» **What to produce**
Format the lines of the records, from the line containing "Open, Low, Close" through the end, inclusive, as a JSON list of strings with one string per line, leaving out blank lines and the pictures.

» **Supplied records**
□ □ □ □ □
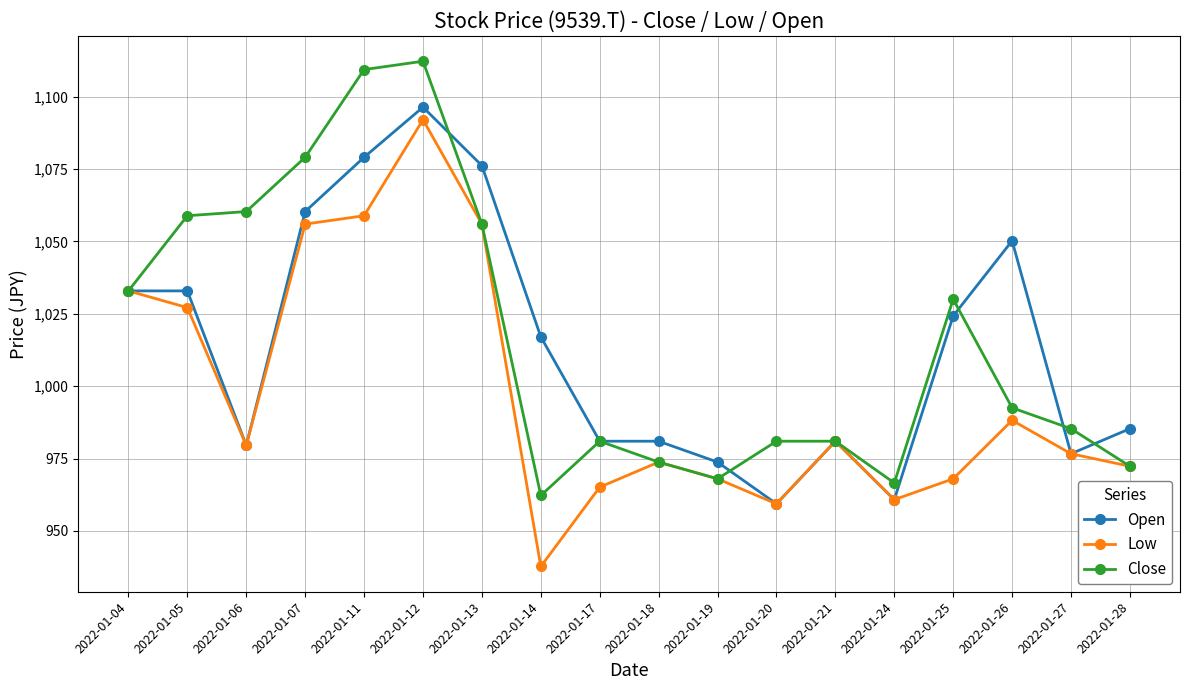

What are all the series names shown in the legend?

Open, Low, Close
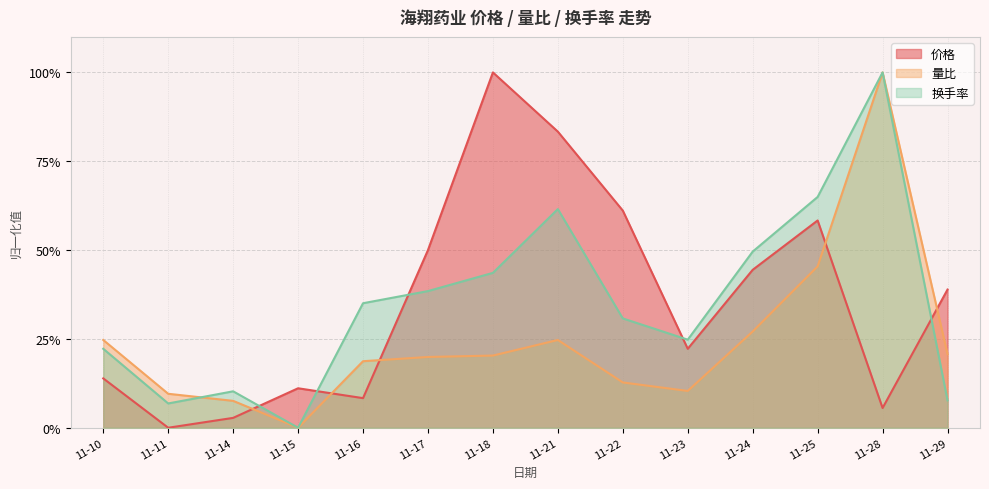

Reading right to left, extract all data points from this chart.

价格: 0.4	0.1	0.6	0.4	0.2	0.6	0.8	1.0	0.5	0.1	0.1	0.0	0.0	0.1
量比: 0.2	1.0	0.5	0.3	0.1	0.1	0.2	0.2	0.2	0.2	0.0	0.1	0.1	0.2
换手率: 0.1	1.0	0.6	0.5	0.2	0.3	0.6	0.4	0.4	0.4	0.0	0.1	0.1	0.2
□ □ □ □ □
» **Exercise answer**
[
  "Open, Low, Close",
  "Reading right to left, extract all data points from this chart.",
  "价格: 0.4\t0.1\t0.6\t0.4\t0.2\t0.6\t0.8\t1.0\t0.5\t0.1\t0.1\t0.0\t0.0\t0.1",
  "量比: 0.2\t1.0\t0.5\t0.3\t0.1\t0.1\t0.2\t0.2\t0.2\t0.2\t0.0\t0.1\t0.1\t0.2",
  "换手率: 0.1\t1.0\t0.6\t0.5\t0.2\t0.3\t0.6\t0.4\t0.4\t0.4\t0.0\t0.1\t0.1\t0.2"
]